- **THE TASK**
Please copy every line of the items below word for word, leaving the pictures out of your answer.

━━ DATA

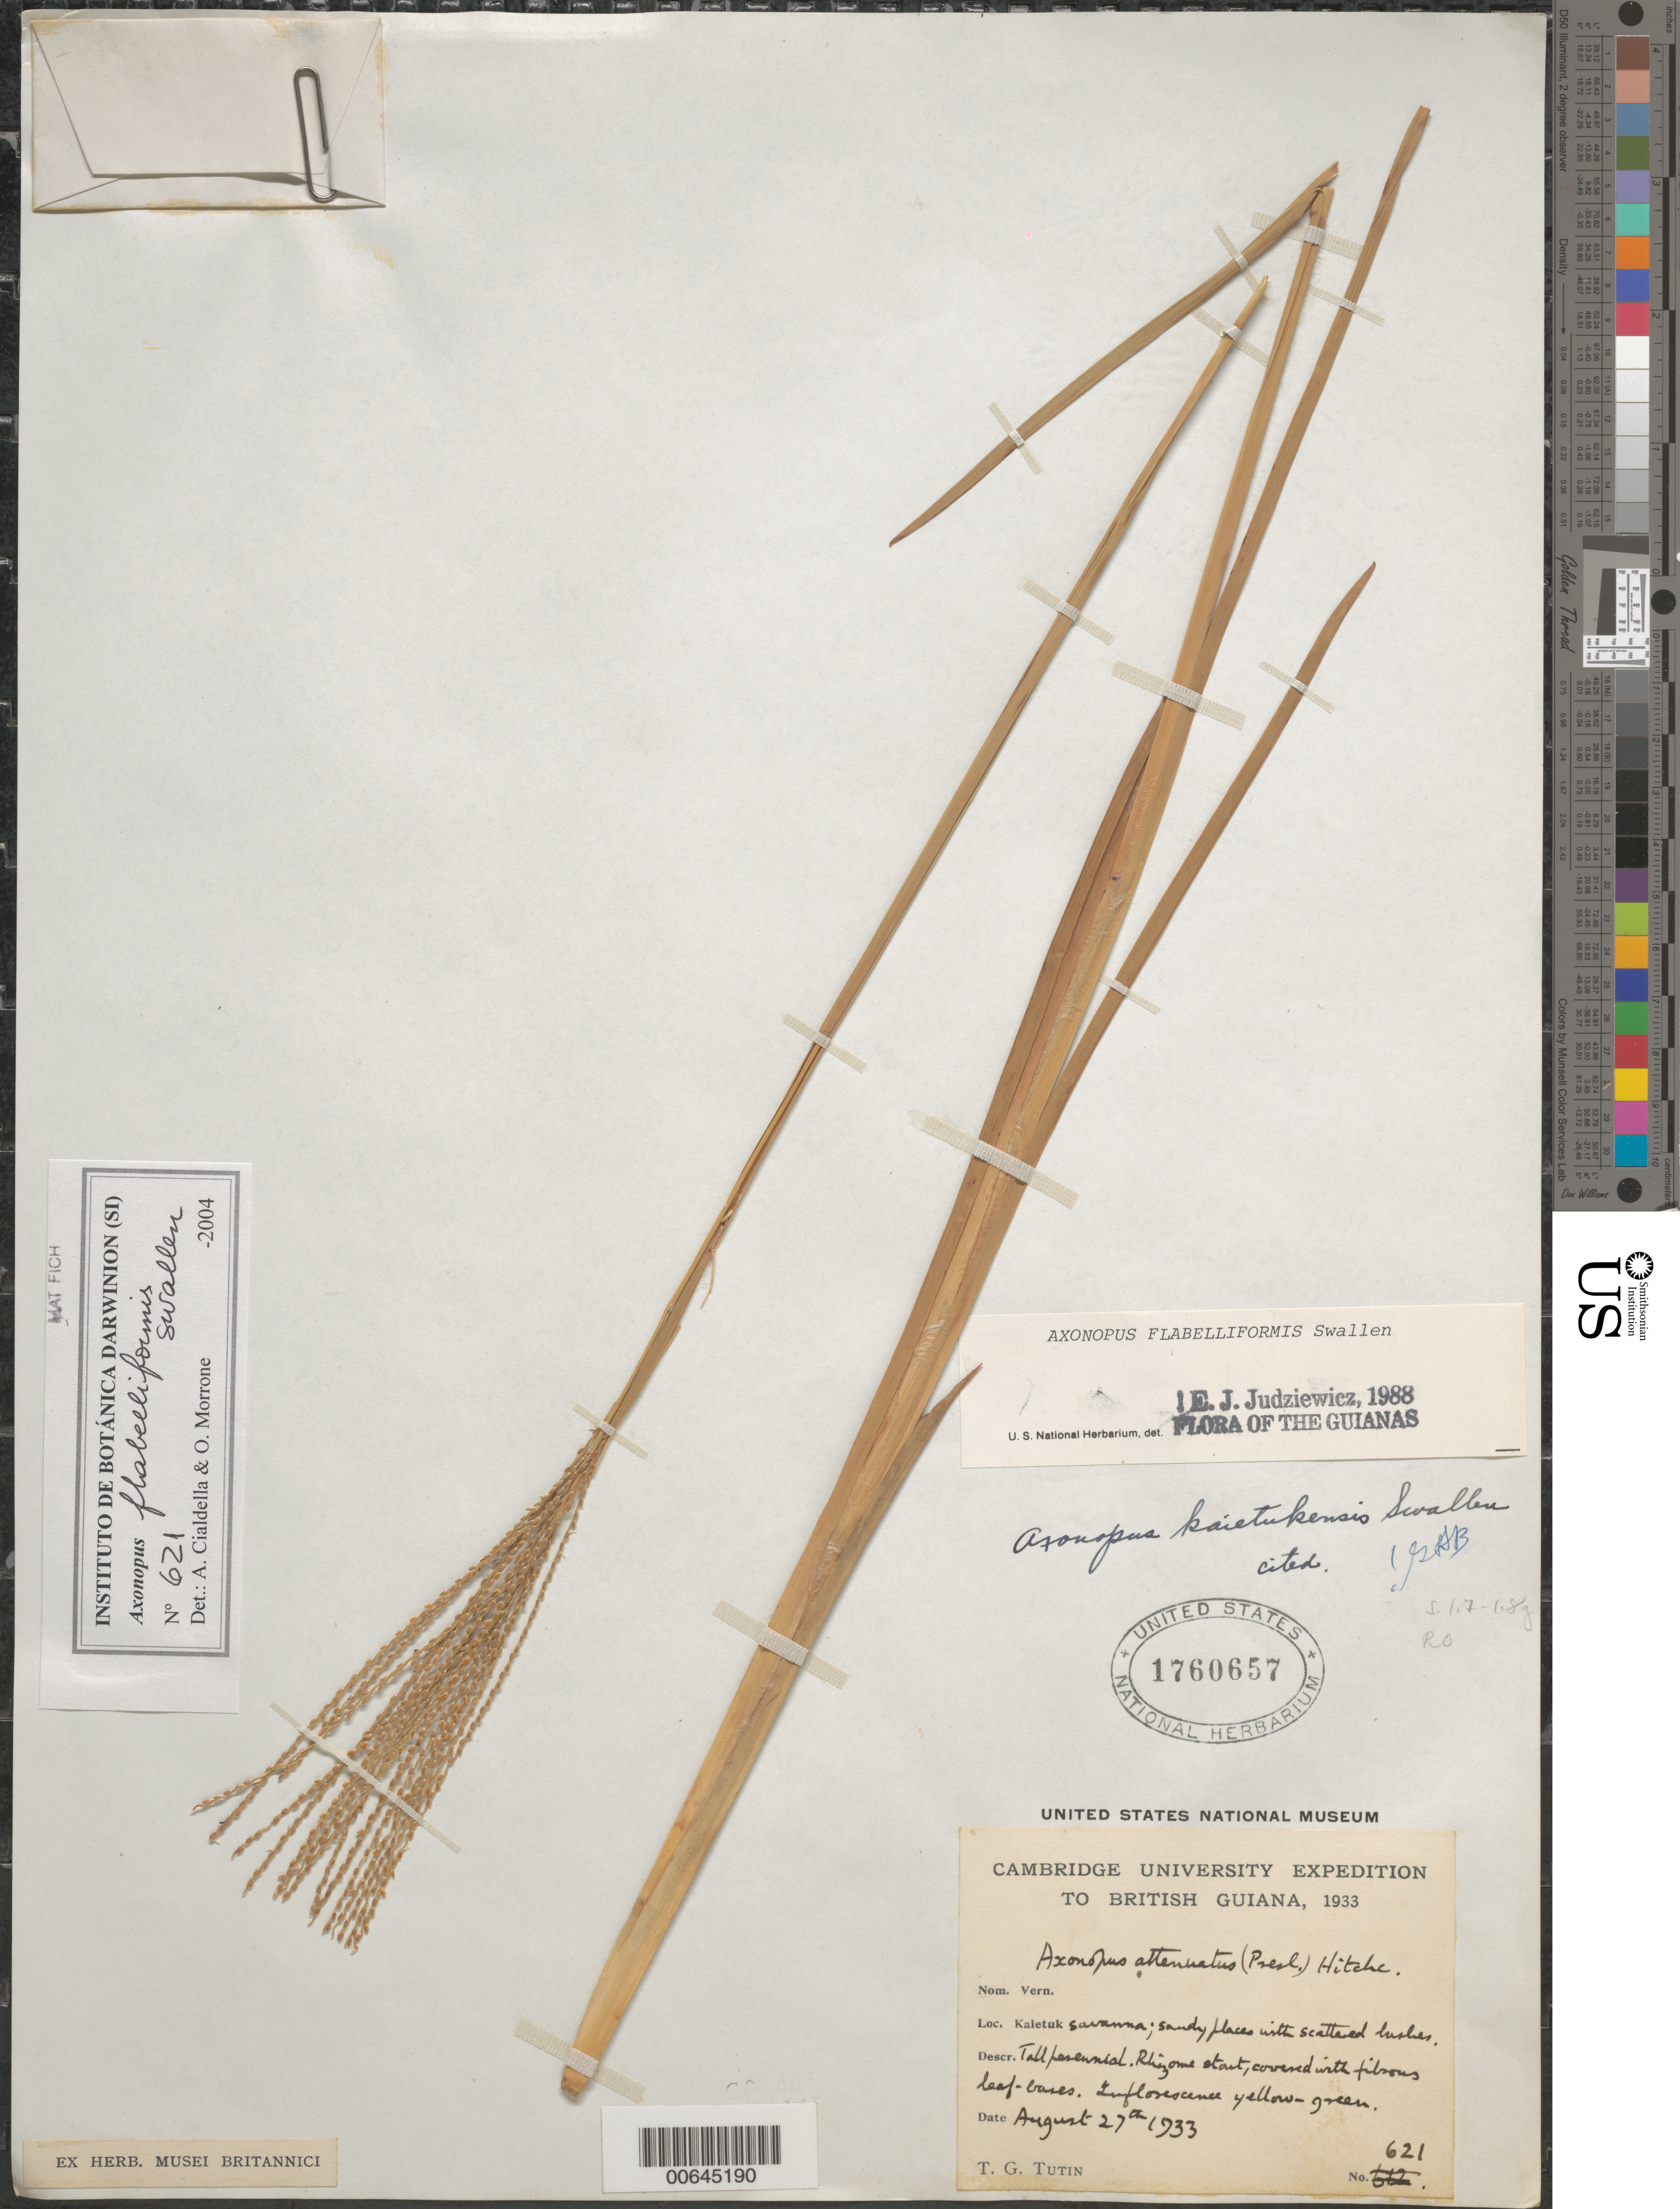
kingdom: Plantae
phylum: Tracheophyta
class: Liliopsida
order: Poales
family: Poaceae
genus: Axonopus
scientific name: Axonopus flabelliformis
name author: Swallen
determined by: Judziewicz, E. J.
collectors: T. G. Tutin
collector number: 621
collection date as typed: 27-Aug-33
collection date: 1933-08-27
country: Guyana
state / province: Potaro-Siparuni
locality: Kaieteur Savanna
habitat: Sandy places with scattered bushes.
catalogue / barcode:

━━━━

- **TASK ANSWER**
kingdom: Plantae
phylum: Tracheophyta
class: Liliopsida
order: Poales
family: Poaceae
genus: Axonopus
scientific name: Axonopus flabelliformis
name author: Swallen
determined by: Judziewicz, E. J.
collectors: T. G. Tutin
collector number: 621
collection date as typed: 27-Aug-33
collection date: 1933-08-27
country: Guyana
state / province: Potaro-Siparuni
locality: Kaieteur Savanna
habitat: Sandy places with scattered bushes.
catalogue / barcode:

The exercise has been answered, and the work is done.